Thanks to Ardmore, Pennsylvania, trial lawyer Anna Durbin for authorizing me to post her attached excellent email message responding to a listserv discussion about how lawyers prepare their clients to testify at trial. I have known Anna for many years, through our having attended the Trial Lawyers College in separate years. She has been selfless in brainstorming cases with me, and driving to my office for a recent workshop to prepare my client to testify at trial. I highly recommend Anna for Pennsylvania state and federal criminal and civil trial and appellate representation.

Anna Durbin wrote:

    "I ask my client to talk to the jury in my question:  ‘Would you tell the jury where you are during this …?’  I once had a very nervous and shy client, and I asked her to look at the jury that we picked, and find people that reminded her of her best friend.  And I told her to look at them and tell them her story the same way she would tell it across a cup of coffee at her kitchen table.  She did very well, although she was still her nervous self, and that was honest.  It was much better than totally paralyzed.  I want to be basically invisible on direct exam, because it is my client telling her story.  I am there to help her tell it in the most authentic way to the jury that is going to do justice for her.  I tell my client that this jury is going to do justice for her if she tells them what happened.  They are on her side.

▶ **How to complete this task**:
Write out the post on preparing clients to testify at trial in full, reproducing every word and punctuation mark without change.

▶ **Listed records**:

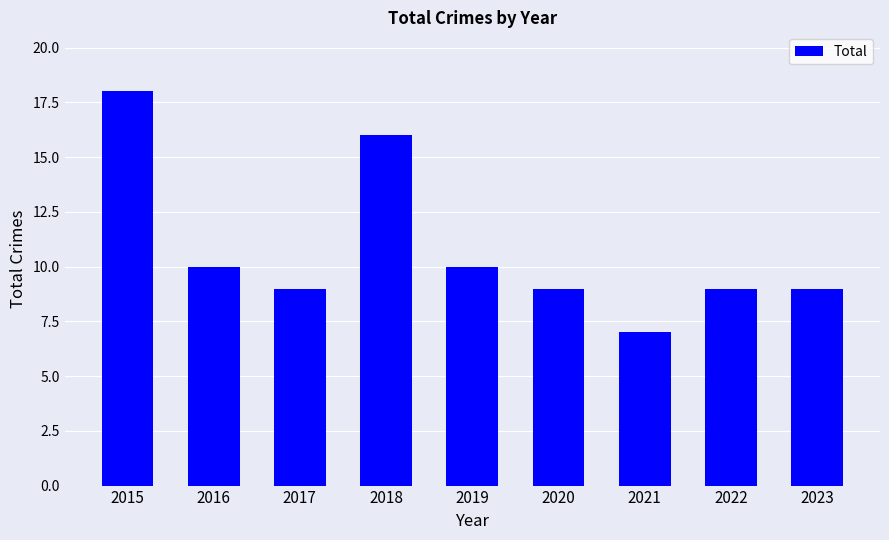

What is the minimum value shown in the chart?

7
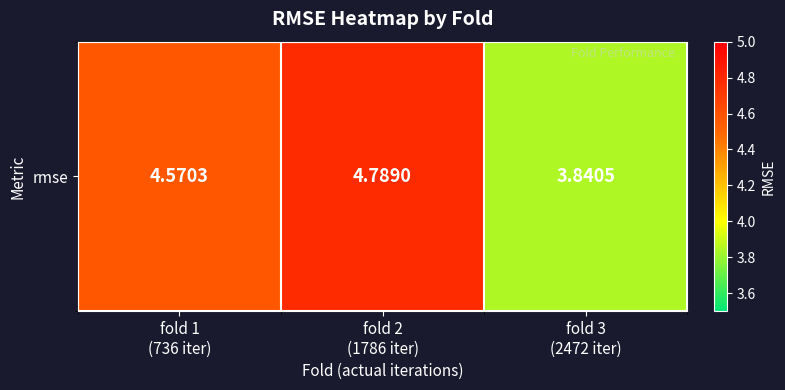

At which label does the data first exceed 4?

fold 1
(736 iter)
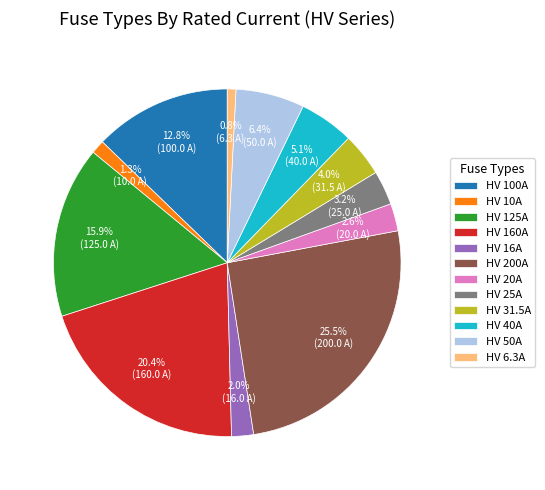

The HV 125A slice represents 5% of the pie. True or false?

False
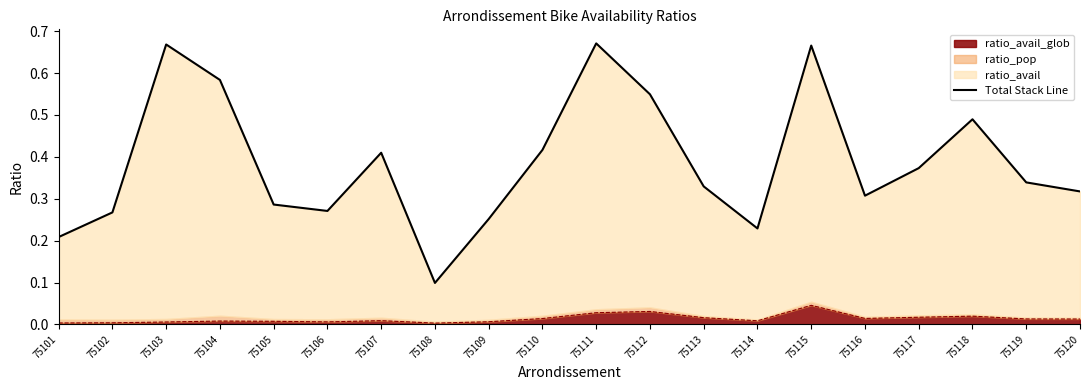

What is the sum of the values at 75106 and 75116?

0.6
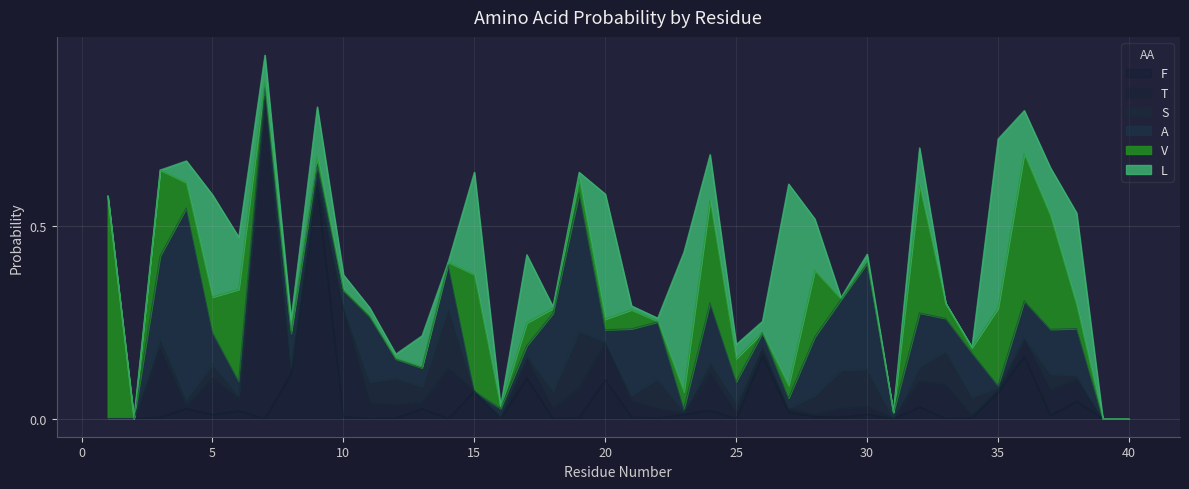

At which category is the sum across all series the highest?

7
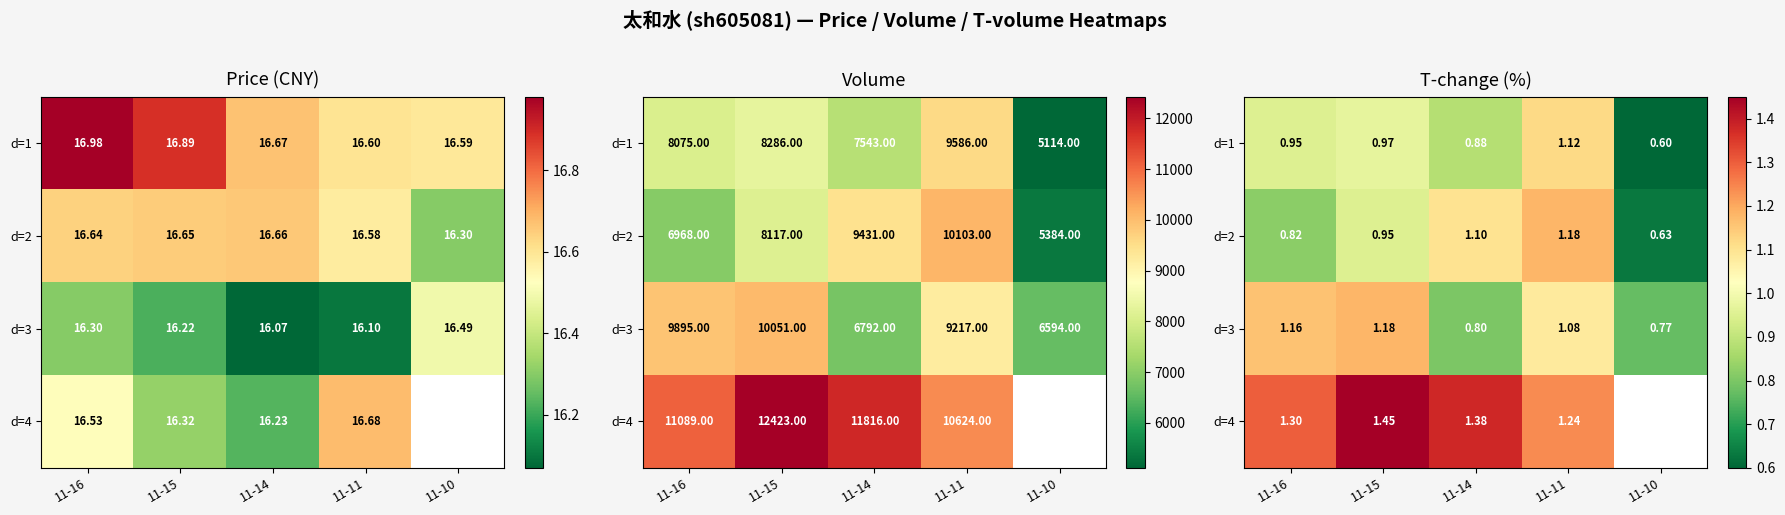

What is the maximum value for d=1?

1.1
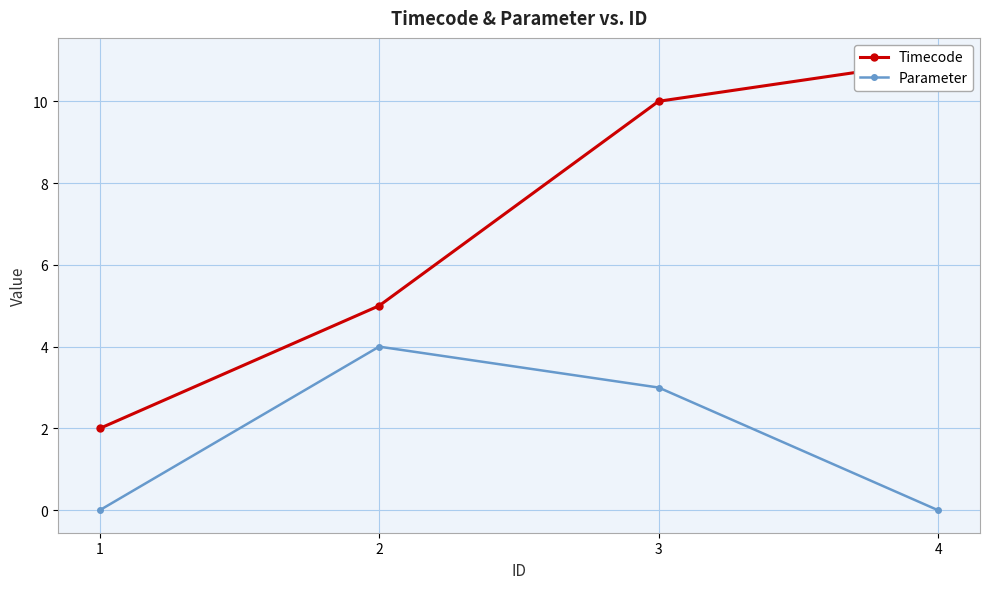

What is the highest value of the Timecode series?

11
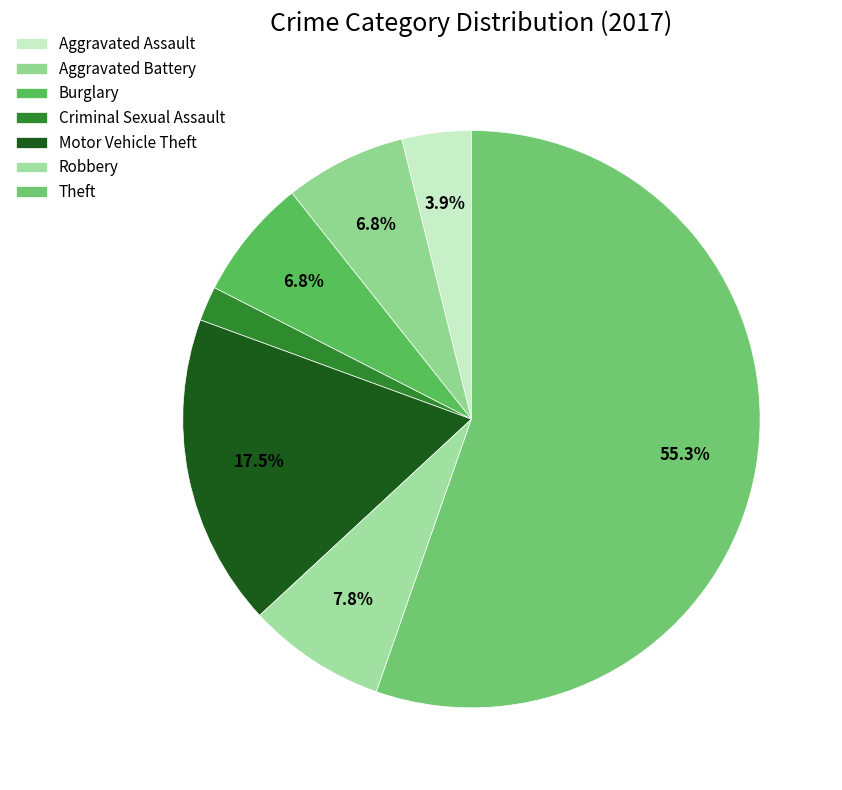

Which slice is the largest?

Theft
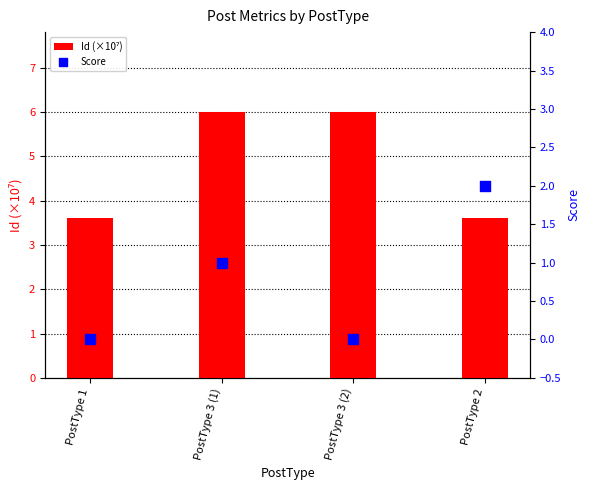

At which category is the sum across all series the highest?

PostType 3 (1)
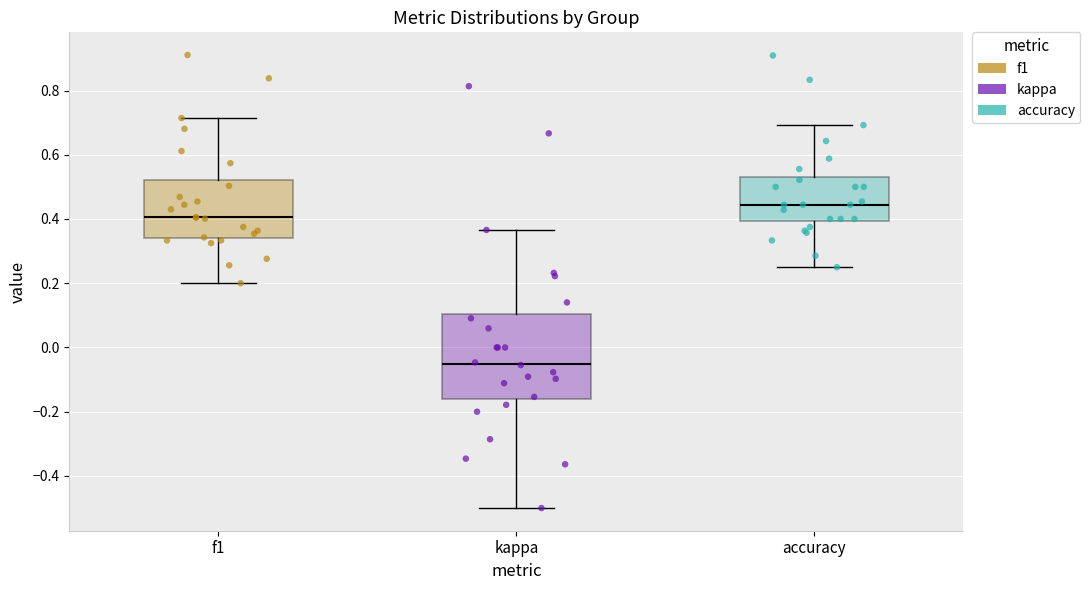

Reading left to right, transcribe this box plot: for each box, give where its median line is, the range the box spans, and where its two whiskers end, as read against the y-axis. The values are not printed on the chart, so give them approximately, as read against the axis.

f1: median 0.40, box 0.34 to 0.52, whiskers 0.20 to 0.72
kappa: median -0.06, box -0.16 to 0.10, whiskers -0.50 to 0.36
accuracy: median 0.44, box 0.40 to 0.54, whiskers 0.26 to 0.70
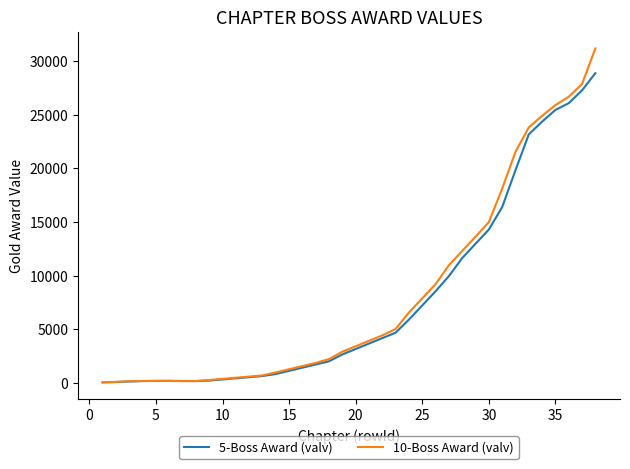

Which series has the largest range (max minus min)?

10-Boss Award (valv)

▶ **Written reply**:
Thanks to Ardmore, Pennsylvania, trial lawyer Anna Durbin for authorizing me to post her attached excellent email message responding to a listserv discussion about how lawyers prepare their clients to testify at trial. I have known Anna for many years, through our having attended the Trial Lawyers College in separate years. She has been selfless in brainstorming cases with me, and driving to my office for a recent workshop to prepare my client to testify at trial. I highly recommend Anna for Pennsylvania state and federal criminal and civil trial and appellate representation.

Anna Durbin wrote:

    "I ask my client to talk to the jury in my question:  ‘Would you tell the jury where you are during this …?’  I once had a very nervous and shy client, and I asked her to look at the jury that we picked, and find people that reminded her of her best friend.  And I told her to look at them and tell them her story the same way she would tell it across a cup of coffee at her kitchen table.  She did very well, although she was still her nervous self, and that was honest.  It was much better than totally paralyzed.  I want to be basically invisible on direct exam, because it is my client telling her story.  I am there to help her tell it in the most authentic way to the jury that is going to do justice for her.  I tell my client that this jury is going to do justice for her if she tells them what happened.  They are on her side.